Ecuador Approves Reform to Give State 50% Cut of Oil Income
Ecuador's congress approved President Alfredo Palacio's changes to the hydrocarbons law reform bill on Wednesday establishing a minimum 50% state take on income from oil production, according to a congress statement.
Congress passed a reform stipulating a 60% state share in oil income in late March, but Palacio vetoed that part of the bill in early April and suggested a 50% take instead.
Of the 79 lawmakers present on Wednesday, 41 voted to approve Palacio's changes, the statement said.
The statement highlighted that the reform establishes a minimum state participation but not a ceiling as the distribution of funds will be a function of the price paid by US consumers for a barrel of oil.

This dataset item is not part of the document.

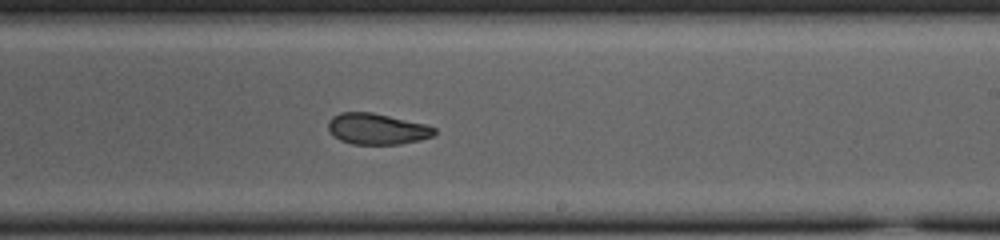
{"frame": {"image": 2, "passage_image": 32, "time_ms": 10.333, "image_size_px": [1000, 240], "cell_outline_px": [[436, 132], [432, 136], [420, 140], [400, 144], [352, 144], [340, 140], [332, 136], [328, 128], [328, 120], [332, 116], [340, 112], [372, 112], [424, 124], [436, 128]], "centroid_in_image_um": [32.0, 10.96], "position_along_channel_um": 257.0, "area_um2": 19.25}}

The law will take effect within the next few days once published in the daily ledger, a spokesperson from Ecuador's energy ministry told BNamericas.
"Many companies have been putting pressure on the president to do something about what potentially amounts to a unilateral change of existing contract terms and conditions," Jose Valera, an attorney at Houston law firm King & Spalding's Global Transactions Group, told BNamericas.
"By reducing the 60% take to 50%, he is not seen as giving in completely to the demands of congress, but on the other hand carefully not picking the type of political fight which in Ecuador could result in being kicked out of office," Valera said.
Valera said the new terms would likely dissuade potential investors from starting operations in the country, but that potential investors could be found in national oil companies (NOC's) in emerging eastern markets.
For countries such as a India and China, making a minimum investment return might not be as important in the long term as maintaining oil supply to their home countries, Valera added.
Palacio's partial veto also excluded marginal fields from the reform's framework.
According to a report presented by Ecuador's economic commission, E&P contracts on marginal fields currently give the state an average 65.1% participation in production.